▶ _Records for the exercise_
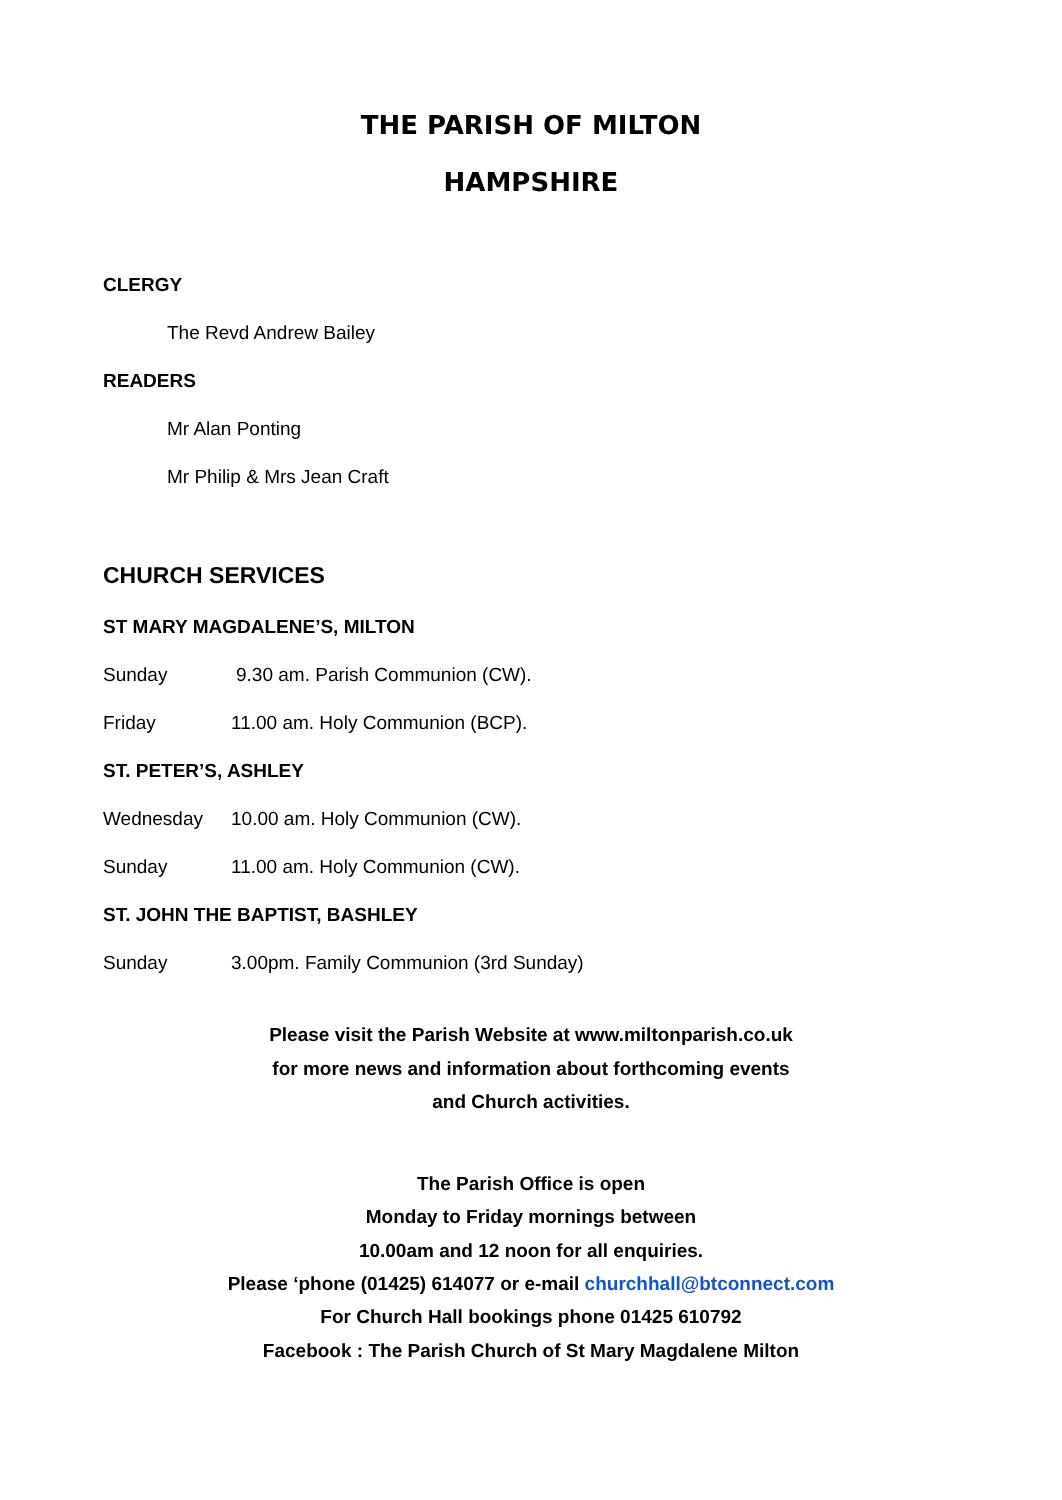THE PARISH OF MILTON
HAMPSHIRE
CLERGY
The Revd Andrew Bailey
READERS
Mr Alan Ponting
Mr Philip & Mrs Jean Craft
CHURCH SERVICES
ST MARY MAGDALENE’S, MILTON
Sunday
9.30 am. Parish Communion (CW).
Friday
11.00 am. Holy Communion (BCP).
ST. PETER’S, ASHLEY
Wednesday 10.00 am. Holy Communion (CW).
Sunday 11.00 am. Holy Communion (CW).
ST. JOHN THE BAPTIST, BASHLEY
Sunday
3.00pm. Family Communion (3rd Sunday)
Please visit the Parish Website at www.miltonparish.co.uk
for more news and information about forthcoming events
and Church activities.
The Parish Office is open
Monday to Friday mornings between
10.00am and 12 noon for all enquiries.
Please ‘phone (01425) 614077 or e-mail churchhall@btconnect.com
For Church Hall bookings phone 01425 610792
Facebook : The Parish Church of St Mary Magdalene Milton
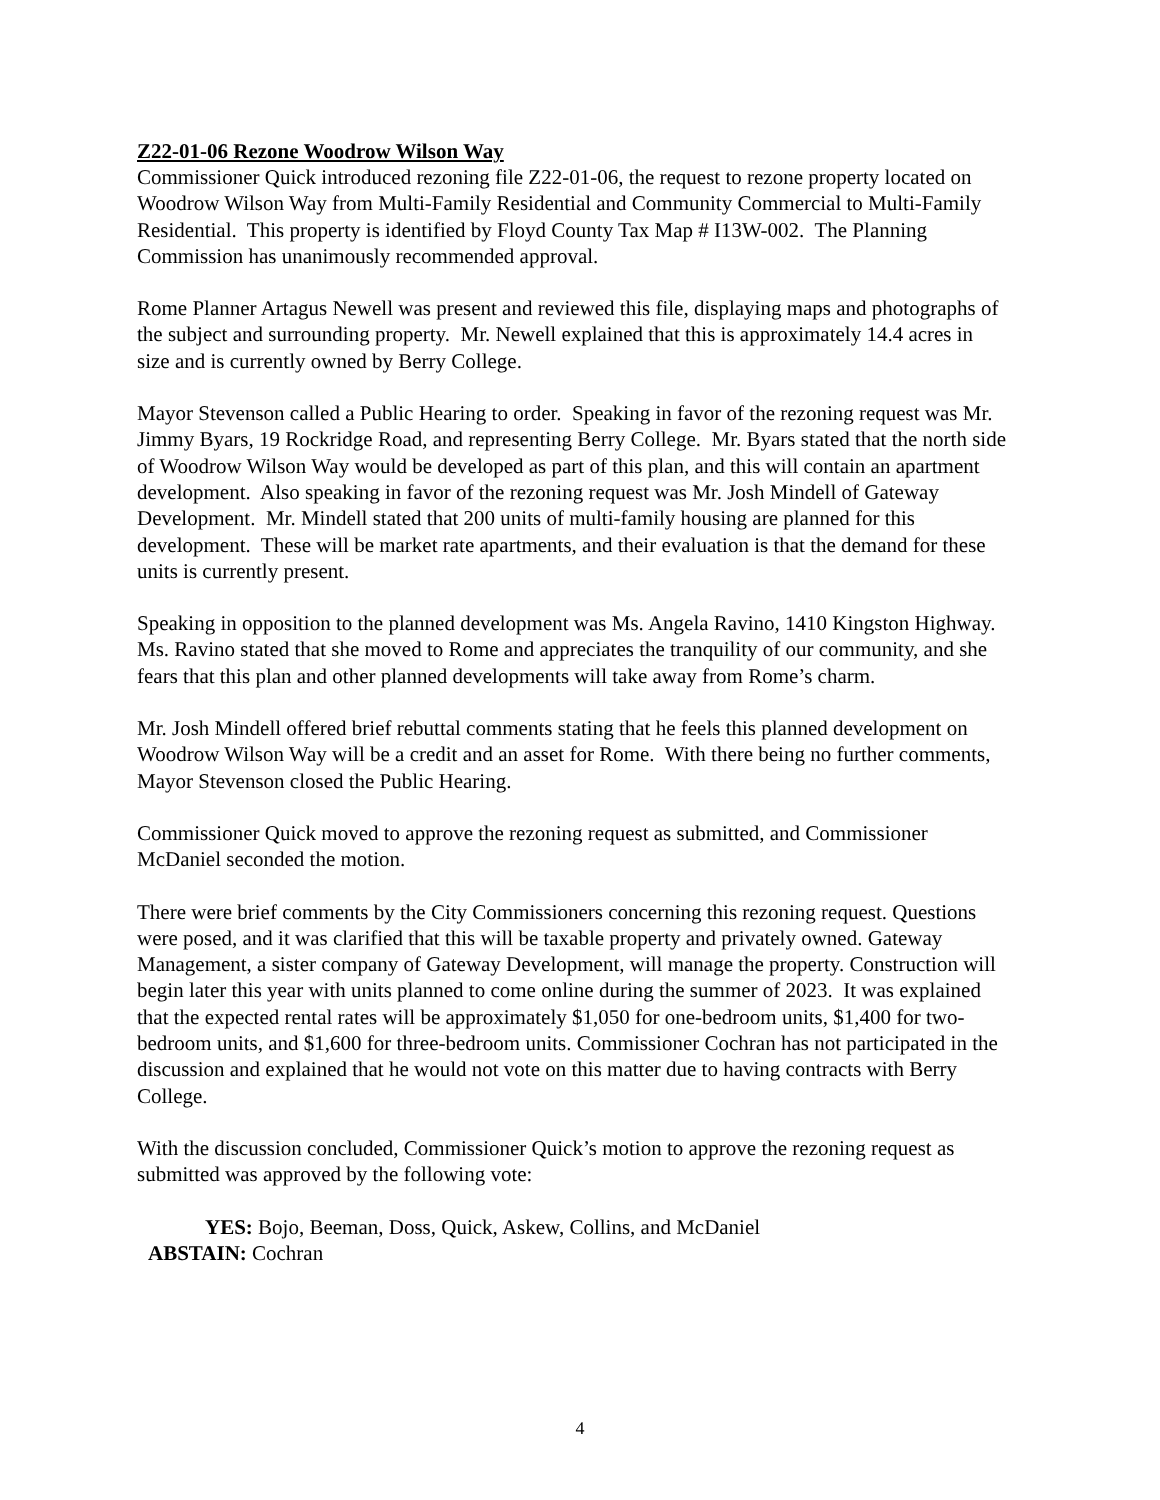Z22-01-06 Rezone Woodrow Wilson Way
Commissioner Quick introduced rezoning file Z22-01-06, the request to rezone property located on Woodrow Wilson Way from Multi-Family Residential and Community Commercial to Multi-Family Residential. This property is identified by Floyd County Tax Map # I13W-002. The Planning Commission has unanimously recommended approval.
Rome Planner Artagus Newell was present and reviewed this file, displaying maps and photographs of the subject and surrounding property. Mr. Newell explained that this is approximately 14.4 acres in size and is currently owned by Berry College.
Mayor Stevenson called a Public Hearing to order. Speaking in favor of the rezoning request was Mr. Jimmy Byars, 19 Rockridge Road, and representing Berry College. Mr. Byars stated that the north side of Woodrow Wilson Way would be developed as part of this plan, and this will contain an apartment development. Also speaking in favor of the rezoning request was Mr. Josh Mindell of Gateway Development. Mr. Mindell stated that 200 units of multi-family housing are planned for this development. These will be market rate apartments, and their evaluation is that the demand for these units is currently present.
Speaking in opposition to the planned development was Ms. Angela Ravino, 1410 Kingston Highway. Ms. Ravino stated that she moved to Rome and appreciates the tranquility of our community, and she fears that this plan and other planned developments will take away from Rome’s charm.
Mr. Josh Mindell offered brief rebuttal comments stating that he feels this planned development on Woodrow Wilson Way will be a credit and an asset for Rome. With there being no further comments, Mayor Stevenson closed the Public Hearing.
Commissioner Quick moved to approve the rezoning request as submitted, and Commissioner McDaniel seconded the motion.
There were brief comments by the City Commissioners concerning this rezoning request. Questions were posed, and it was clarified that this will be taxable property and privately owned. Gateway Management, a sister company of Gateway Development, will manage the property. Construction will begin later this year with units planned to come online during the summer of 2023. It was explained that the expected rental rates will be approximately $1,050 for one-bedroom units, $1,400 for two-bedroom units, and $1,600 for three-bedroom units. Commissioner Cochran has not participated in the discussion and explained that he would not vote on this matter due to having contracts with Berry College.
With the discussion concluded, Commissioner Quick’s motion to approve the rezoning request as submitted was approved by the following vote:
YES: Bojo, Beeman, Doss, Quick, Askew, Collins, and McDaniel
ABSTAIN: Cochran
4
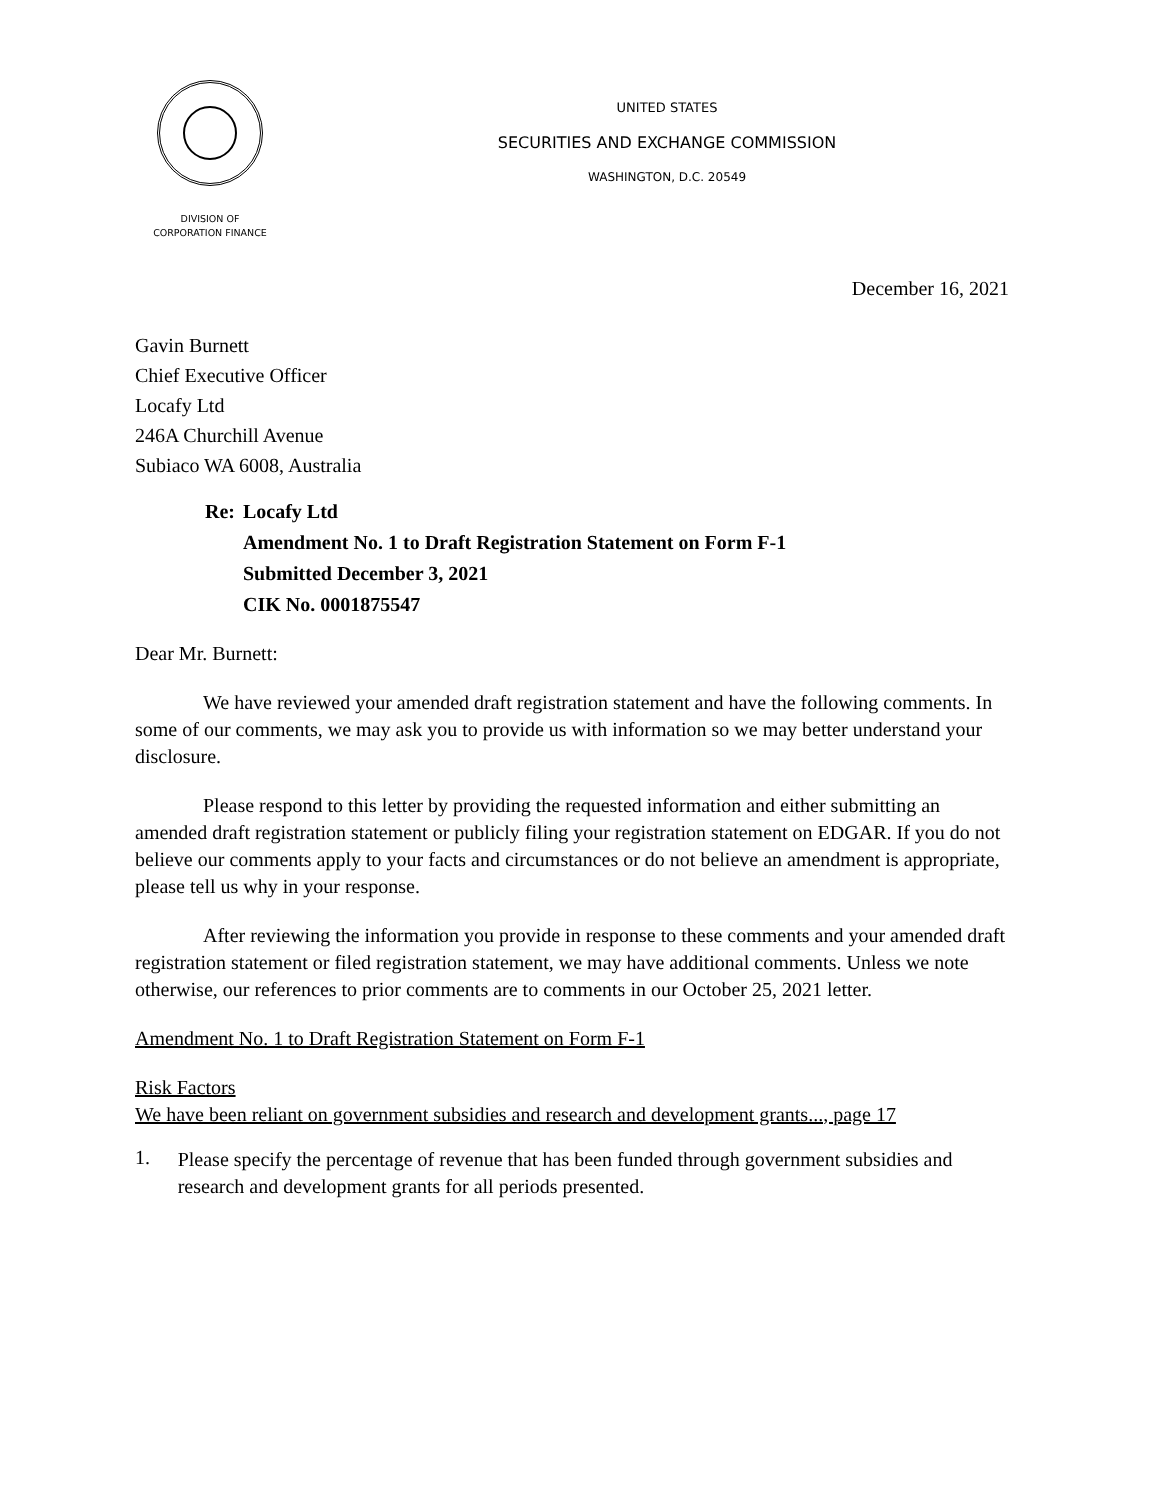DIVISION OF
CORPORATION FINANCE
UNITED STATES
SECURITIES AND EXCHANGE COMMISSION
WASHINGTON, D.C. 20549
December 16, 2021
Gavin Burnett
Chief Executive Officer
Locafy Ltd
246A Churchill Avenue
Subiaco WA 6008, Australia
Re: Locafy Ltd
Amendment No. 1 to Draft Registration Statement on Form F-1
Submitted December 3, 2021
CIK No. 0001875547
Dear Mr. Burnett:
We have reviewed your amended draft registration statement and have the following comments. In some of our comments, we may ask you to provide us with information so we may better understand your disclosure.
Please respond to this letter by providing the requested information and either submitting an amended draft registration statement or publicly filing your registration statement on EDGAR. If you do not believe our comments apply to your facts and circumstances or do not believe an amendment is appropriate, please tell us why in your response.
After reviewing the information you provide in response to these comments and your amended draft registration statement or filed registration statement, we may have additional comments. Unless we note otherwise, our references to prior comments are to comments in our October 25, 2021 letter.
Amendment No. 1 to Draft Registration Statement on Form F-1
Risk Factors
We have been reliant on government subsidies and research and development grants..., page 17
1.
Please specify the percentage of revenue that has been funded through government subsidies and research and development grants for all periods presented.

▶ _Goal of the exercise_
In the lines above, locate the string "Holy". Copy every line where it occurs.

▶ _Solution to this problem_
11.00 am. Holy Communion (BCP).
Wednesday 10.00 am. Holy Communion (CW).
Sunday 11.00 am. Holy Communion (CW).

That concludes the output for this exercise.